Extract to read:
-----

CA library not safe to use when shutting down #866

MikeHart85 · 2020-05-12T15:39:30Z

Following up on the recurring unexpected exceptions/segfaults during teardown:

@danielballan and @dmgav and I chatted about this a bit this morning and in a nutshell concluded:

Solving this in pyepics, along the lines of what @klauer you proposed here, is ultimately the correct way to tackle this. It will need some fleshing out though, to address the additional exceptions I mentioned here Call to clear_auto_monitor() in release_pvs() results in exception on program exit #834 (comment).
Alternatively, or additionally, to make ophyd play nice with current versions of pyepics, it may be a good idea to have ophyd avoid making any calls that involve libCA once it detects that Python is shutting down, since it is no longer safe to do so at that point.

The change in this PR is an idea on how to achieve point 2.

It appears to work, in that the caproto tests run without problems with this in place.

It feels a bit dirty though, and makes me question my sanity, so I welcome any and all critical comments and thoughts on why this is a horrible idea.

-----

Available data:
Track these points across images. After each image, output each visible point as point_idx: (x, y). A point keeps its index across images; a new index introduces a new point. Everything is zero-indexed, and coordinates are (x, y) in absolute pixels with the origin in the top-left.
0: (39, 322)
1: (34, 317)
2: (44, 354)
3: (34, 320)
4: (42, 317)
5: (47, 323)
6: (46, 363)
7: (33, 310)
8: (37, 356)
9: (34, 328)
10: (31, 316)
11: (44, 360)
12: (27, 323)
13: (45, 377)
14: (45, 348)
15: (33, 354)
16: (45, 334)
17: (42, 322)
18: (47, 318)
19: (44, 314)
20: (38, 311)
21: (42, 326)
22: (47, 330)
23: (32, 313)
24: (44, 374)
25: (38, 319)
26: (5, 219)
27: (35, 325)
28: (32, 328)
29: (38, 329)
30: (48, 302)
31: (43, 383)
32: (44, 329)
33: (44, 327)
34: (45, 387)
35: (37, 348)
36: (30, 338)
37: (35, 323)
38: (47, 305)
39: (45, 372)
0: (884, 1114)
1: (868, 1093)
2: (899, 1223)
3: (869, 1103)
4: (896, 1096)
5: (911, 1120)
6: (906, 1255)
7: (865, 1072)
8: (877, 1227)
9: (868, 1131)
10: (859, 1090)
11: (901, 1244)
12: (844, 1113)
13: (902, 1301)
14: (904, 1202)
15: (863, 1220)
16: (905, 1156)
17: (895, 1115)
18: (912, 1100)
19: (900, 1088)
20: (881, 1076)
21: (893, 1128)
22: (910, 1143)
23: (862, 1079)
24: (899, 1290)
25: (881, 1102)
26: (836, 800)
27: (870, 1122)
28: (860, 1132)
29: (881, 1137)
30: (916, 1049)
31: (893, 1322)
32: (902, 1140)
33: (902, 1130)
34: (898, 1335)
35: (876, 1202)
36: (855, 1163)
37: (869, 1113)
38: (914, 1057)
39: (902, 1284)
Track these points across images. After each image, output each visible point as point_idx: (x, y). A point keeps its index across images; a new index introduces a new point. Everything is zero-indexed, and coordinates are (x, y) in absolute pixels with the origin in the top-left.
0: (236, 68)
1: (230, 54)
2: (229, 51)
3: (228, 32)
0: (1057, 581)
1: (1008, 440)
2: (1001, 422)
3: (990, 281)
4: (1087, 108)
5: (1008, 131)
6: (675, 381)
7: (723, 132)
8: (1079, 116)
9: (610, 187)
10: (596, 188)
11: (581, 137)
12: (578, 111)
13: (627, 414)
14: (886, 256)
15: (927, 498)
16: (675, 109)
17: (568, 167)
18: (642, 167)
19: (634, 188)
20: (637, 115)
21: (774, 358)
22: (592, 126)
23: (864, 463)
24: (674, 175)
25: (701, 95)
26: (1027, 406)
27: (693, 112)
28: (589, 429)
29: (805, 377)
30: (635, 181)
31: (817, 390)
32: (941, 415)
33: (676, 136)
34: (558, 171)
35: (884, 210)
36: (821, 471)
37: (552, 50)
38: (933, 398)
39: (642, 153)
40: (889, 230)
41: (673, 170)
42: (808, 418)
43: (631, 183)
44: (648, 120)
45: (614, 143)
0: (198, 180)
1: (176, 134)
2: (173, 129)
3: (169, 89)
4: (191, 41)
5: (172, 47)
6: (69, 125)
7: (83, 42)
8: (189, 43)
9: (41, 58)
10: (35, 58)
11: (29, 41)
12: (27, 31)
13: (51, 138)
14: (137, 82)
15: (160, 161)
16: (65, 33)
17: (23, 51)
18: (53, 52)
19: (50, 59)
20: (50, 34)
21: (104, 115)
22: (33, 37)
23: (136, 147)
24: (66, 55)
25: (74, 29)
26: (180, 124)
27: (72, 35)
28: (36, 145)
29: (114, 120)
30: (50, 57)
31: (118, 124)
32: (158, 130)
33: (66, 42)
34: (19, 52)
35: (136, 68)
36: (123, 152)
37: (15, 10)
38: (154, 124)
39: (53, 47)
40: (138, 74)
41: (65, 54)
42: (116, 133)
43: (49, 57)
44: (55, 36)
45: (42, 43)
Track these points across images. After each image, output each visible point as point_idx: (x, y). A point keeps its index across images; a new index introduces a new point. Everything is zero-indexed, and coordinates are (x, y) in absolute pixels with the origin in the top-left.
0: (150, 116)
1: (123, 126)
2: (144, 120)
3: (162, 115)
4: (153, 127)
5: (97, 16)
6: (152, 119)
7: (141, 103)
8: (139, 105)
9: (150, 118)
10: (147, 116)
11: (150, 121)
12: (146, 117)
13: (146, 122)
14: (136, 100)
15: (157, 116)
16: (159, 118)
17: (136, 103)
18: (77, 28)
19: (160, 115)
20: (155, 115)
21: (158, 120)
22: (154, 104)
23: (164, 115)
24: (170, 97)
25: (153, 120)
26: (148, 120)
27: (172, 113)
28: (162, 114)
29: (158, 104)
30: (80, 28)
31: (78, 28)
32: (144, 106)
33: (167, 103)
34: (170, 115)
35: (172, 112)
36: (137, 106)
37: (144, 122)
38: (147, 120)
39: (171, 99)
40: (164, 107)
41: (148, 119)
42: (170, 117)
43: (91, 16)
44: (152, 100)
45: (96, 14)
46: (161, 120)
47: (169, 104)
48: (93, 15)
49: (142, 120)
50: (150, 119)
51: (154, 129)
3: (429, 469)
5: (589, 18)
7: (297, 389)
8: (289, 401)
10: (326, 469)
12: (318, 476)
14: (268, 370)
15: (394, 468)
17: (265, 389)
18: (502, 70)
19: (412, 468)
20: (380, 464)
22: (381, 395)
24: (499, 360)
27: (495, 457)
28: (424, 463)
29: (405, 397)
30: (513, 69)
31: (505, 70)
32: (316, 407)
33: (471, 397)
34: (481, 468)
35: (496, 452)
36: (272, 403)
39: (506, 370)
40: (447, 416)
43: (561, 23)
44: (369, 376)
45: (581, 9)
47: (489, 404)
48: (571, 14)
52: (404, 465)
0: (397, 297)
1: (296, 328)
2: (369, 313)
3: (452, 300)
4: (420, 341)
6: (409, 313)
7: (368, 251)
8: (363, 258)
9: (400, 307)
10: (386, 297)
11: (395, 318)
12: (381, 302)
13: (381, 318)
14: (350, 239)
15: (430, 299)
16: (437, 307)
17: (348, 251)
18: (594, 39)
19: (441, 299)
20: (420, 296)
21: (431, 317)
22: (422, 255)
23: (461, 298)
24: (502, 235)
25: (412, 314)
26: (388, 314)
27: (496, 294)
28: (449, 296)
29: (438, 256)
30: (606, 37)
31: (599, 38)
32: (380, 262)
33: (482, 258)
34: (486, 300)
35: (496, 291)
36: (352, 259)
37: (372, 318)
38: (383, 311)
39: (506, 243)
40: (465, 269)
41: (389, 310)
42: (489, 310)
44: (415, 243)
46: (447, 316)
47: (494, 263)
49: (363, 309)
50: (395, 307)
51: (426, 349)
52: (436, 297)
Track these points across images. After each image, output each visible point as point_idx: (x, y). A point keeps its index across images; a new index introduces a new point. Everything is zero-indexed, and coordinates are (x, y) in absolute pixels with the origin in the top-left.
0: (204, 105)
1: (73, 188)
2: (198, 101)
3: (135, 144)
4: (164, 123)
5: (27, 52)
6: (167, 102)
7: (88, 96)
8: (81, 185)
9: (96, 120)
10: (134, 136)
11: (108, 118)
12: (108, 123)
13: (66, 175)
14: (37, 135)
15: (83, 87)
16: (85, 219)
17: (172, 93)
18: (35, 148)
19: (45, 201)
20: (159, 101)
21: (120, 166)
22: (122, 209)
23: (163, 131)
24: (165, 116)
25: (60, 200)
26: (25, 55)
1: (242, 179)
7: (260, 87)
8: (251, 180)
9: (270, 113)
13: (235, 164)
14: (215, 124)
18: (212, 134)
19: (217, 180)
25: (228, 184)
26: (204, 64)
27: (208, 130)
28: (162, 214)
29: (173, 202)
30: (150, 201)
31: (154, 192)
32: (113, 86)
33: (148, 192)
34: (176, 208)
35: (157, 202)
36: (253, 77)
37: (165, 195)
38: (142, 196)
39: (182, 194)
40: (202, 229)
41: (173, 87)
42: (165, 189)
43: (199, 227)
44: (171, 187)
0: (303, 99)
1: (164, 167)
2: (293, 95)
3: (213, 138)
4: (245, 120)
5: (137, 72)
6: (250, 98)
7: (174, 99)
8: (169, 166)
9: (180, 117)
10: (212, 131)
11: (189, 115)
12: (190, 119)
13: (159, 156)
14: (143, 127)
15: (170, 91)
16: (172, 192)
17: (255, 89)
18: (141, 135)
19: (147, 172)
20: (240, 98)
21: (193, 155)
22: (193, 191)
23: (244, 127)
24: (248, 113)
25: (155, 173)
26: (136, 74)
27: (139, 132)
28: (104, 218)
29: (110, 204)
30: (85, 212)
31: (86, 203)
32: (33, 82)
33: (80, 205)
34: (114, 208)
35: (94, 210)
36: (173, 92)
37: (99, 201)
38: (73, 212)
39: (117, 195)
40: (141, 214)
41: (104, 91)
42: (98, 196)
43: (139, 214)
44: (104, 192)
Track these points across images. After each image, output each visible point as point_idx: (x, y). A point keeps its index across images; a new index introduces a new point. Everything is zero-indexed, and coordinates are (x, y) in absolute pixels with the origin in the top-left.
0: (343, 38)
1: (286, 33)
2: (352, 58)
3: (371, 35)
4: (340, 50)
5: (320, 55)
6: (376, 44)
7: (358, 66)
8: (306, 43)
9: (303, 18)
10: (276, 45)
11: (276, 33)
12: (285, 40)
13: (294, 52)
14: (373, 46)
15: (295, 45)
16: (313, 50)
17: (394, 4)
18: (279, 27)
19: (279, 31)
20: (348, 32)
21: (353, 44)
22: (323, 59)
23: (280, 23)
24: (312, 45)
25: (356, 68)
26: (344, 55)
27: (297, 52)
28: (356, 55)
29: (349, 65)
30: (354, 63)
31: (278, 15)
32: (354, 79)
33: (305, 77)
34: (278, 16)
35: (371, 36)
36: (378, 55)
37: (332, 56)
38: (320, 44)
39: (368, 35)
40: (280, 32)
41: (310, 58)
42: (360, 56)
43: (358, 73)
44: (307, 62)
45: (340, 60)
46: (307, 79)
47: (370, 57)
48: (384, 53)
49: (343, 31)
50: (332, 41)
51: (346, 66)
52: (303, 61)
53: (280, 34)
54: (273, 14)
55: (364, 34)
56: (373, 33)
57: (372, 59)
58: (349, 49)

-----

Exercises to complete:
- a) Duplicate the part of the pull request about unsafe shutdown that starts at "Following up on" and ends at "achieve point 2.".
- b) Rewrite the entries starting at their first line and ending at the line that contains "8: (37, 356)", with "top-left" replaced by "upper-left" and everything else left unchanged. Give only those lines.

Exercise solutions:
- a)
Following up on the recurring unexpected exceptions/segfaults during teardown:

@danielballan and @dmgav and I chatted about this a bit this morning and in a nutshell concluded:

Solving this in pyepics, along the lines of what @klauer you proposed here, is ultimately the correct way to tackle this. It will need some fleshing out though, to address the additional exceptions I mentioned here Call to clear_auto_monitor() in release_pvs() results in exception on program exit #834 (comment).
Alternatively, or additionally, to make ophyd play nice with current versions of pyepics, it may be a good idea to have ophyd avoid making any calls that involve libCA once it detects that Python is shutting down, since it is no longer safe to do so at that point.

The change in this PR is an idea on how to achieve point 2.

- b)
Track these points across images. After each image, output each visible point as point_idx: (x, y). A point keeps its index across images; a new index introduces a new point. Everything is zero-indexed, and coordinates are (x, y) in absolute pixels with the origin in the upper-left.
0: (39, 322)
1: (34, 317)
2: (44, 354)
3: (34, 320)
4: (42, 317)
5: (47, 323)
6: (46, 363)
7: (33, 310)
8: (37, 356)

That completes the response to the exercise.